Soaking in solitude: Venturing further into the jungle, we stumbled upon another of the big five. This was the wild buffalo, which usually moved in large groups. We were quite surprised to see this one standing alone. The guide narrated to us as to how these loners are considered outcasts due to their inability to keep pace with the herd as they grow old. We learnt that the twilight years were lonely ones for the wild buffalo as it were for humans now with an increase in nuclear families. With a sinking feeling, we left the beast to its own and drove further.

Zebra crossing  with baboons and deers: A little ahead, we spotted some healthy zebras gorging themselves on grass, undisturbed by the group of riotous baboons that kept them company.
Going ahead, we were surprised and intrigued to know that there were several varieties in the deer and antelope family. Each of them was unique in appearance and habits. It was interesting to be introduced to them in their natural habitat. We spotted male impalas first. These were medium-sized antelopes,  which were reddish brown in colour with white underbellies and lyre-shaped horns. The female impala had no horns.

As we drove down, we came across the male waterbuck. These were huge handsome antelopes. They had large, rounded ears and white patches above the eyes, around the nose and mouth and on the throat. Only the males have horns, which are prominently ringed and as long as 40 inches. We were told that contrary to their name; they were not aquatic by nature but would resort to waterbodies only while taking refuge from predators. The trip was becoming interesting by the minute as we got to learn about new specie.

The next in line was the male grant gazelle. These are noticeably larger and easily distinguished by the broad white patch on the rump that extends upward onto the back. They have a black stripe which runs along the thigh and possess lyre-shaped horns. After clicking a few pictures, we drove to our last stop for the day.

Locking horns with the rhino: We ended our day by locking horns with the rhino. We were told that there were two types, the black and the white rhino. To our surprise we did not find any difference in the colour as the name indicated. The black rhinos possess a hooked lip while the white were square-lipped.

• [Try it] Please pick up the safari account above after its last sentence and continue it.

• [Study material]
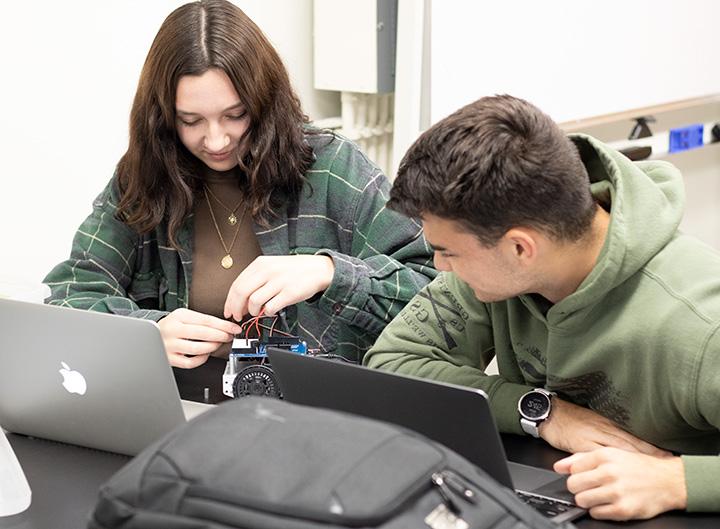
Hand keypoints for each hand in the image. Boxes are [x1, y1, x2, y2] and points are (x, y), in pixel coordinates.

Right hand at [158, 308, 241, 368]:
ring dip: (213, 347)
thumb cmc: (172, 325)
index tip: (234, 328)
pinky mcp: (170, 359)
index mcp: (179, 316)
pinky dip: (202, 359)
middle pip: (203, 333)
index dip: (224, 325)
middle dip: (221, 336)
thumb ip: (202, 320)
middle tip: (229, 337)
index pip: (206, 320)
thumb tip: (225, 327)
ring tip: (218, 344)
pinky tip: (205, 354)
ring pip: (197, 349)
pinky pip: (190, 362)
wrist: (152, 334)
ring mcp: (170, 346)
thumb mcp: (185, 316)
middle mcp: (173, 330)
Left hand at [224, 255, 334, 319]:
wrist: (318, 269)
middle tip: (238, 316)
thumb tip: (240, 299)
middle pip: (241, 292)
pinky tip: (269, 311)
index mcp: (261, 264)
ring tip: (256, 312)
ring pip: (254, 301)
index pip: (237, 284)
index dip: (230, 300)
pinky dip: (266, 313)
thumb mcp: (272, 266)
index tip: (229, 310)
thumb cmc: (294, 270)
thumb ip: (255, 279)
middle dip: (236, 308)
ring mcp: (279, 282)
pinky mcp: (289, 293)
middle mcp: (268, 271)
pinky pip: (270, 307)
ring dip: (252, 311)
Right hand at [539, 398, 669, 456]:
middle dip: (648, 453)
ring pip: (617, 448)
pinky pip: (598, 454)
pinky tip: (618, 469)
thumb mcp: (590, 420)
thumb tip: (624, 441)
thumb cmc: (568, 418)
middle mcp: (603, 428)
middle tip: (665, 461)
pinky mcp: (580, 444)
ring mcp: (592, 436)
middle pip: (630, 442)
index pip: (632, 435)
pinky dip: (611, 462)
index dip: (649, 445)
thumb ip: (606, 430)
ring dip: (635, 457)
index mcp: (606, 423)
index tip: (665, 453)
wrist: (548, 413)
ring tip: (650, 466)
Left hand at [554, 448, 685, 519]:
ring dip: (587, 501)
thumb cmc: (638, 467)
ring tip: (599, 496)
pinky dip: (599, 511)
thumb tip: (559, 466)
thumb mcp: (610, 454)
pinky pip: (596, 513)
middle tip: (590, 488)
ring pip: (581, 500)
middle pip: (573, 485)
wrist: (669, 481)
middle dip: (578, 488)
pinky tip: (608, 504)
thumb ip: (581, 458)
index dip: (577, 474)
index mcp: (604, 456)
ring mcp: (616, 492)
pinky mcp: (623, 510)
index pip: (572, 468)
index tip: (585, 477)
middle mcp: (609, 473)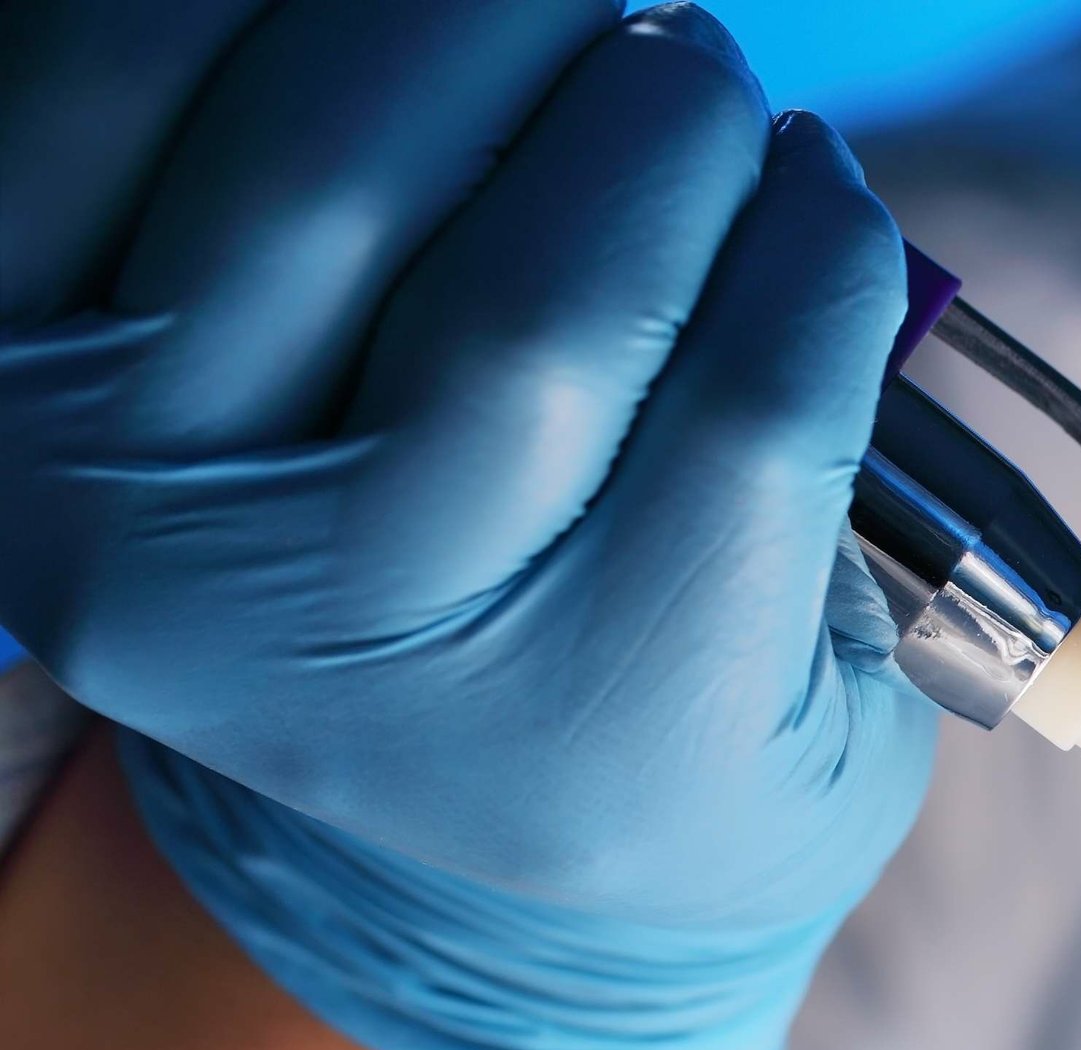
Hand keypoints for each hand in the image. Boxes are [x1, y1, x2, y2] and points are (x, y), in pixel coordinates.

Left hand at [0, 0, 935, 1049]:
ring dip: (488, 28)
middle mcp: (332, 648)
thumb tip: (792, 182)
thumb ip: (850, 495)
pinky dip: (260, 9)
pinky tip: (389, 32)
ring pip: (328, 182)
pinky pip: (109, 96)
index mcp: (587, 746)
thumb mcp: (823, 698)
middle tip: (702, 73)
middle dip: (669, 127)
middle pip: (538, 321)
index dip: (821, 251)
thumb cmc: (636, 708)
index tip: (825, 176)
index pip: (750, 428)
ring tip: (567, 21)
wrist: (375, 816)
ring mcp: (128, 508)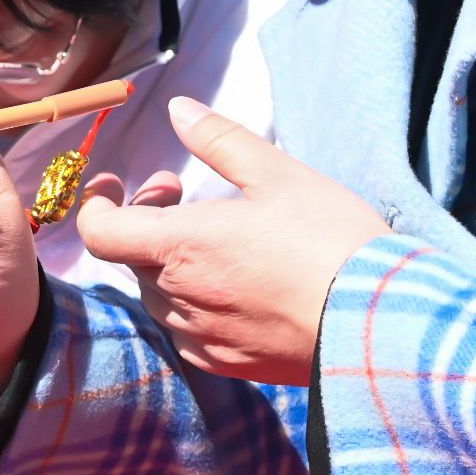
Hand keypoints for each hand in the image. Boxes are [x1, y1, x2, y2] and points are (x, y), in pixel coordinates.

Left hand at [71, 98, 387, 385]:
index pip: (99, 232)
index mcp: (179, 247)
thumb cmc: (331, 241)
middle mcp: (178, 298)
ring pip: (160, 295)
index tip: (115, 183)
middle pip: (132, 258)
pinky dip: (195, 301)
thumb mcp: (278, 175)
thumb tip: (177, 109)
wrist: (379, 323)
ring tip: (217, 238)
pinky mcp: (227, 365)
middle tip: (184, 193)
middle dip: (147, 220)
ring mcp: (200, 337)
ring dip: (170, 262)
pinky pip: (188, 330)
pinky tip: (236, 284)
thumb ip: (219, 140)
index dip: (96, 204)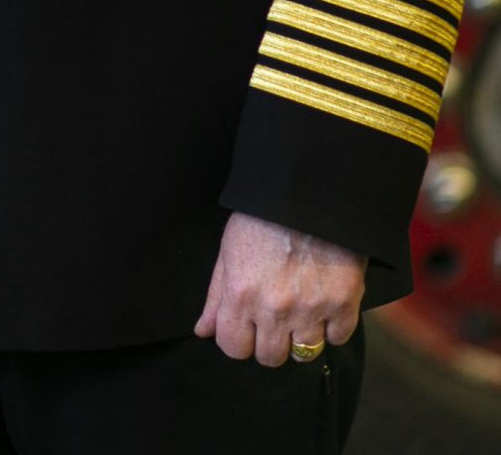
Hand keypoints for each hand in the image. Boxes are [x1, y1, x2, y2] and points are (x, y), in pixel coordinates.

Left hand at [193, 210, 365, 365]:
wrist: (307, 189)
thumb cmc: (261, 215)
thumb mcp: (229, 249)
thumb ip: (216, 294)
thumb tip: (202, 330)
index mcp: (241, 294)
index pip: (233, 348)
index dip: (238, 338)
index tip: (245, 326)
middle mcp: (274, 308)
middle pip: (270, 358)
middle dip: (269, 341)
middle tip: (274, 317)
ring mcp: (311, 308)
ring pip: (304, 354)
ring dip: (301, 338)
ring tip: (300, 311)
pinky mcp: (344, 302)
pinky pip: (337, 338)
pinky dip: (332, 326)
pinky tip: (324, 304)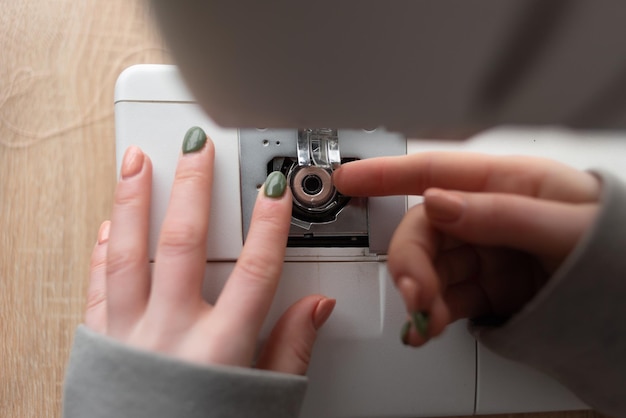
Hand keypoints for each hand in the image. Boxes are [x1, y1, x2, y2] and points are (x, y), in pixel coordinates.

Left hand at [85, 128, 334, 373]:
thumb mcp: (263, 402)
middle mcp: (173, 333)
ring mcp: (130, 334)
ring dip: (134, 201)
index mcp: (221, 349)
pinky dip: (104, 248)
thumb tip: (318, 307)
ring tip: (137, 162)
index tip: (275, 187)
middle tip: (195, 148)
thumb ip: (291, 350)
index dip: (270, 222)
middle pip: (186, 244)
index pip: (256, 269)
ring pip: (130, 252)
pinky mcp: (100, 342)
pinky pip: (100, 284)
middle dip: (194, 188)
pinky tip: (108, 221)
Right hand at [333, 152, 599, 345]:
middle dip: (410, 261)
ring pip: (429, 265)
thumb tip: (438, 202)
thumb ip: (501, 214)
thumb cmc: (615, 243)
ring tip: (427, 318)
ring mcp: (484, 251)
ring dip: (420, 292)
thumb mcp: (569, 226)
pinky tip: (430, 324)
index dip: (385, 173)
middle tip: (416, 293)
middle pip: (424, 228)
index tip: (349, 180)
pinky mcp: (486, 285)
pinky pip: (445, 294)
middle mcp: (486, 213)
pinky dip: (432, 312)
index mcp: (507, 182)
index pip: (434, 170)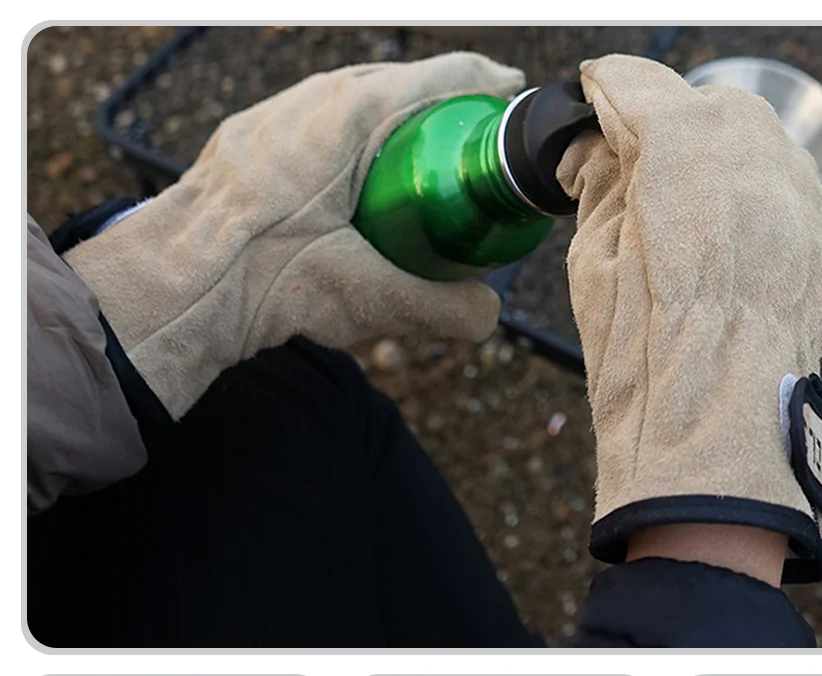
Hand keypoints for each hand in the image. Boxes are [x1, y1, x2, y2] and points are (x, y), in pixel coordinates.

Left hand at [64, 53, 524, 418]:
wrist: (176, 286)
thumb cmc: (267, 279)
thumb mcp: (371, 299)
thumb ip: (443, 309)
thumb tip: (487, 316)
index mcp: (352, 113)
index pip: (442, 80)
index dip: (487, 88)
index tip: (511, 105)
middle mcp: (312, 98)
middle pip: (398, 90)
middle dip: (440, 116)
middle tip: (468, 152)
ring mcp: (275, 116)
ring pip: (352, 107)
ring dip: (390, 133)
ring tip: (412, 175)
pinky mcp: (249, 143)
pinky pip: (315, 129)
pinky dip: (348, 151)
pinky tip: (351, 195)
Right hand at [558, 55, 821, 580]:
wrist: (713, 438)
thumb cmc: (644, 365)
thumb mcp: (593, 267)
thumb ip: (600, 189)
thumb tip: (599, 153)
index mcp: (683, 158)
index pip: (641, 89)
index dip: (610, 95)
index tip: (595, 103)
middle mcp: (755, 162)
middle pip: (707, 107)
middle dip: (668, 124)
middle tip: (633, 162)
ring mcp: (799, 201)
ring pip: (756, 141)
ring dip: (714, 157)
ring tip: (680, 205)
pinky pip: (785, 188)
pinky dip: (750, 195)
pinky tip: (722, 237)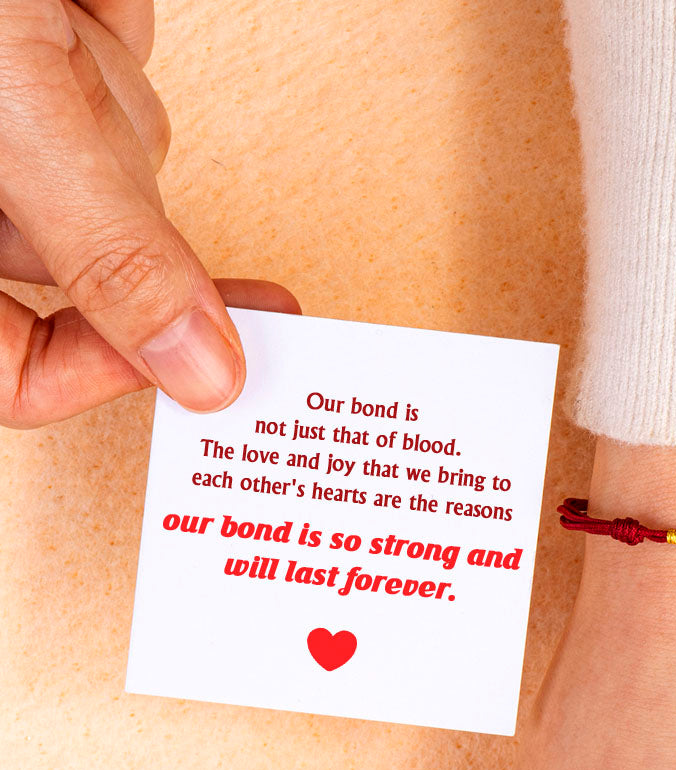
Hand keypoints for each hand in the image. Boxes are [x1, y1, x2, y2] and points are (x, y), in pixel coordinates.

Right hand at [0, 1, 296, 427]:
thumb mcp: (13, 115)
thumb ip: (109, 254)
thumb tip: (200, 375)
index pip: (12, 375)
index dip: (104, 372)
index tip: (204, 356)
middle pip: (83, 261)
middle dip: (119, 196)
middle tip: (137, 155)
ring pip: (114, 166)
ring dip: (106, 96)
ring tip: (40, 20)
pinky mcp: (32, 54)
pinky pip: (112, 70)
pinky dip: (103, 29)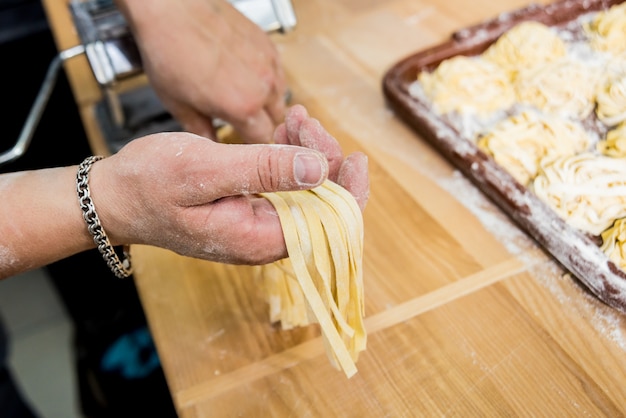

• [Output of the task]
We visited the black rhino, which was called Barack much to our amusement. He seemed rather restless, pacing about furiously in his den. After taking a good look at him, we headed out to meet the white rhino; Marx was only four years old. He was fast asleep. Accompanied by two guards, we dared to cross the barbed fence to take a closer look at him and stroke his rough scaly skin. He was oblivious to what was happening around him even while we clicked pictures standing by his side. It was an unbelievable experience as we never thought in our wildest dreams that we would get a chance to pose with such a magnificent creature.
After an exciting evening we drove back to our tented rooms for the night. In a short span of time, we had learnt a lot about the African jungles. Sweetwaters Tented Camp is a must-visit for the opportunity to get a close view of chimpanzees and rhinos, without which a visit to Kenya would be incomplete.
How to get there
By road: Vehicles from Nairobi can take around two-three hours to reach the camp.
When to go
The best time of the year to visit Kenya is from July-September since wildlife migration from Tanzania gives ample opportunity to spot them in plenty. It is best to avoid the rainy season which falls during the months of April-May and November-December.
Cost of the tour
A two-day trip to Sweetwaters Tented Camp alone would cost around US$450 per person.
  1. Always be accompanied by a good guide.
  2. Adhere to your guide’s instructions and never get out of your vehicle.
  3. Game drives can get tiring. Make sure you carry plenty of water with you.
  4. Carry a SLR camera to capture wildlife from a distance.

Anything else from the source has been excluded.